What to produce:
Set down every record below exactly as it stands, minus the pictures.

Provided records:
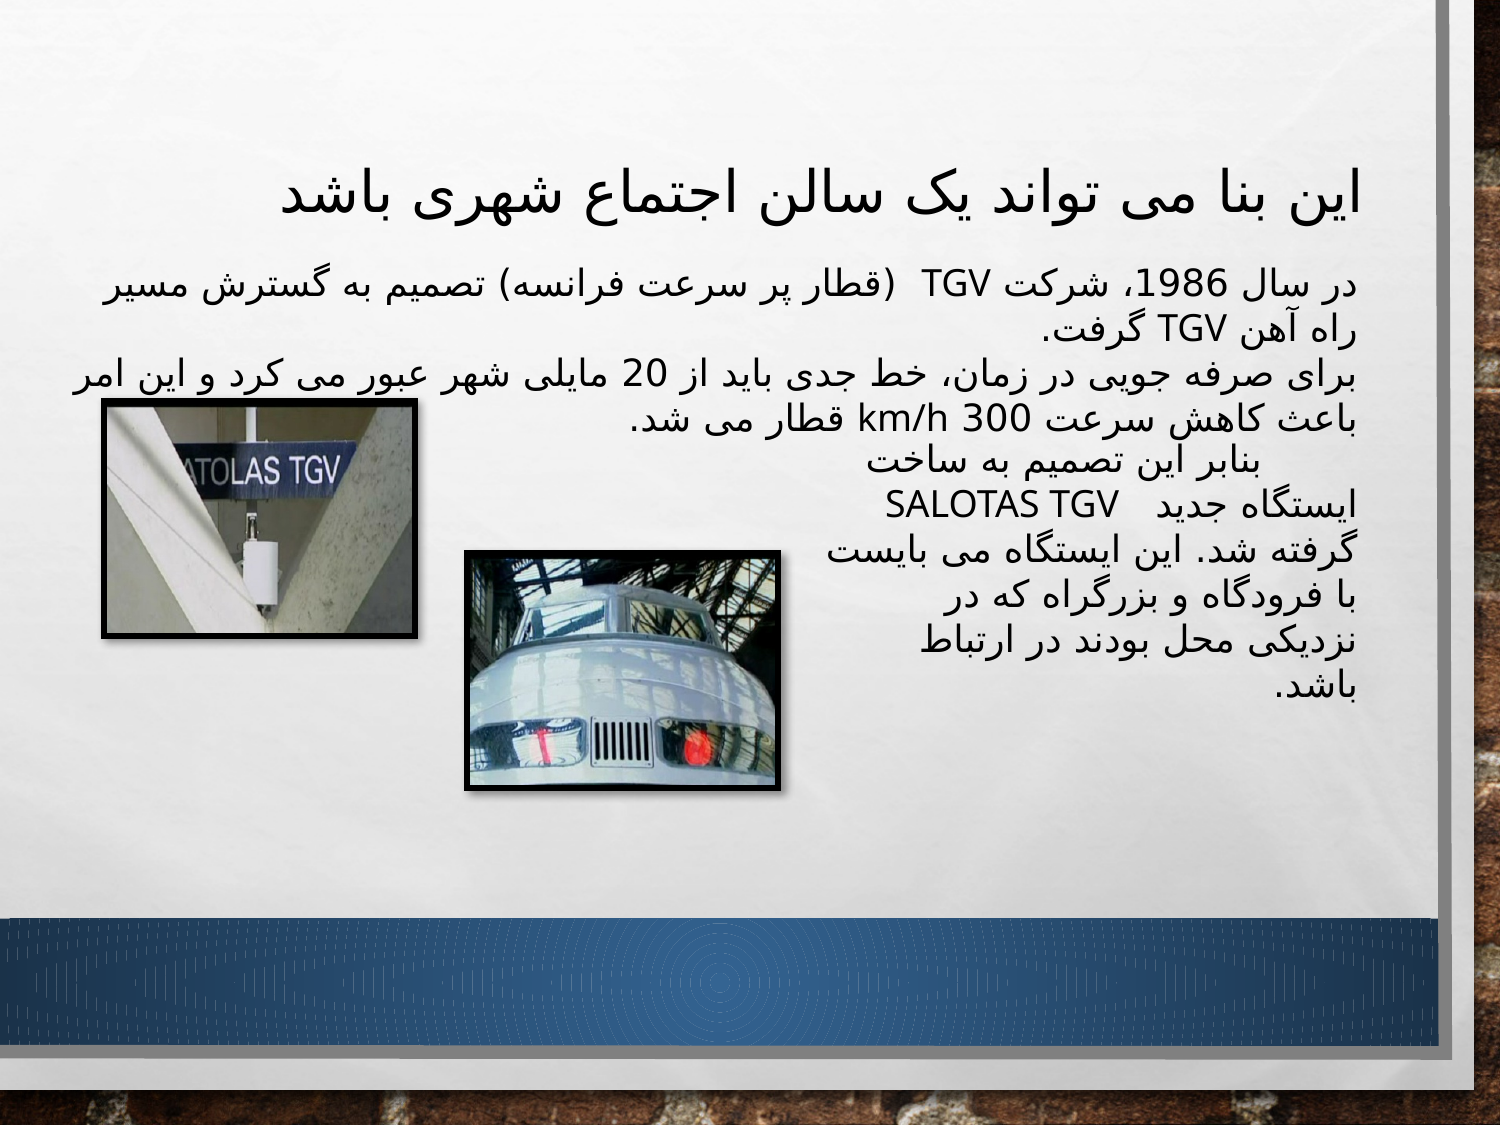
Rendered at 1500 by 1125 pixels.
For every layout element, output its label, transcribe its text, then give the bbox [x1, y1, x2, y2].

picture [470, 556, 776, 786]
picture [106, 403, 413, 633]
text_box بنابر این تصمیم به ساخت ایستگاه جدید SALOTAS TGV گرفته شد. این ایستگاه می بایست با فرودگاه و بزرگراه که در نزدیکی محل بودند در ارتباط باشد. [810, 427, 1373, 713]
text_box در سال 1986، شرکت TGV (قطار پر سرعت فرانسه) تصمیم به گسترش مسیر راه آهن TGV گرفت. برای صرفه جویی در زمان، خط جدی باید از 20 مایلی شهر عبور می کرد و این امر باعث کاهش سرعت 300 km/h قطار می شد. [36, 251, 1373, 447]
picture [0, 0, 1500, 1125]
text_box اين بنا می تواند يک سالن اجتماع شهری باشد [212, 146, 1380, 232]
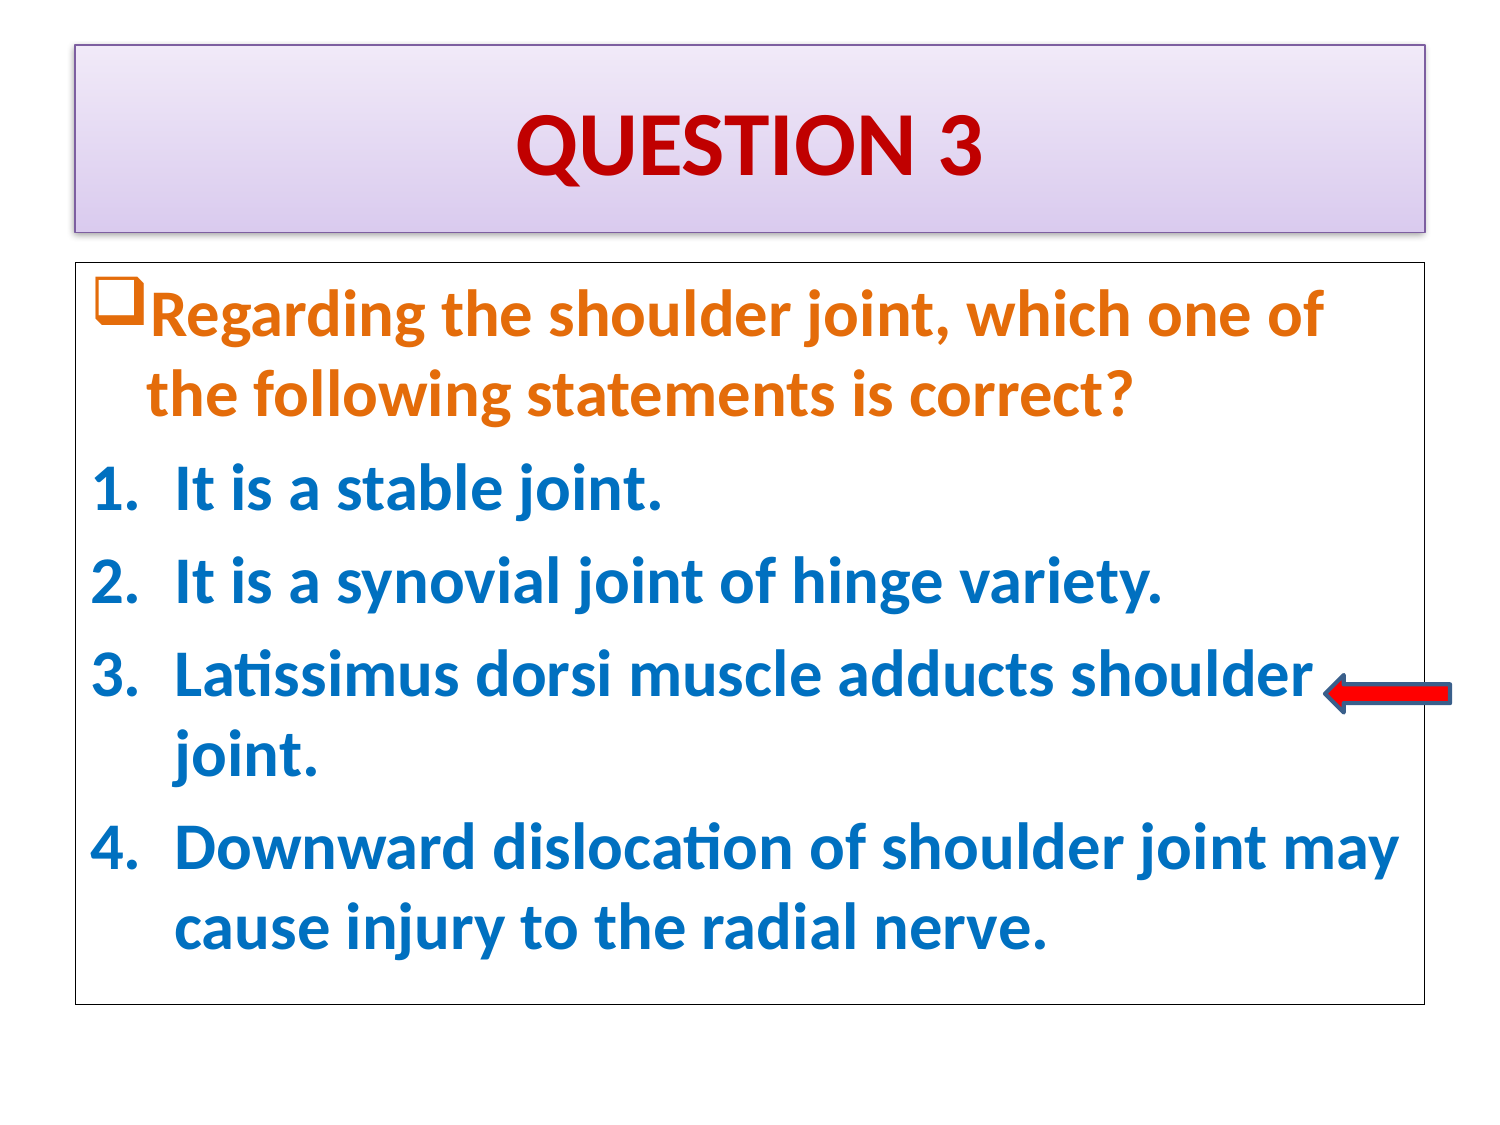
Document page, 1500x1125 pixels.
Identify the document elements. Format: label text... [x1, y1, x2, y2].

text_box [1322, 673, 1453, 715]
list Regarding the shoulder joint, which one of the following statements is correct? It is a stable joint. It is a synovial joint of hinge variety. Latissimus dorsi muscle adducts shoulder joint. Downward dislocation of shoulder joint may cause injury to the radial nerve. [75, 262, 1425, 1005]
title QUESTION 3 [74, 44, 1426, 233]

Response below:
Rendered at 1500 by 1125 pixels.
For every layout element, output its label, transcribe its text, then give the bbox [x1, y1, x2, y2].

picture [470, 556, 776, 786]
picture [106, 403, 413, 633]
text_box بنابر این تصمیم به ساخت ایستگاه جدید SALOTAS TGV گرفته شد. این ایستگاه می بایست با فرودگاه و بزرگراه که در نزدیکی محل بودند در ارتباط باشد. [810, 427, 1373, 713]
text_box در سال 1986، شرکت TGV (قطار پر سرعت فرانسه) تصمیم به گسترش مسیر راه آهن TGV گرفت. برای صرفه جویی در زمان، خط جدی باید از 20 مایلی شهر عبور می کرد و این امر باعث کاهش سرعت 300 km/h قطار می شد. [36, 251, 1373, 447]
picture [0, 0, 1500, 1125]
text_box اين بنا می تواند يک سالن اجتماع شهری باشد [212, 146, 1380, 232]
Document page, 1500x1125 pixels.
Identify the document elements. Format: label text... [x1, y1, x2, y2].

text_box [1322, 673, 1453, 715]
list Regarding the shoulder joint, which one of the following statements is correct? It is a stable joint. It is a synovial joint of hinge variety. Latissimus dorsi muscle adducts shoulder joint. Downward dislocation of shoulder joint may cause injury to the radial nerve. [75, 262, 1425, 1005]
title QUESTION 3 [74, 44, 1426, 233]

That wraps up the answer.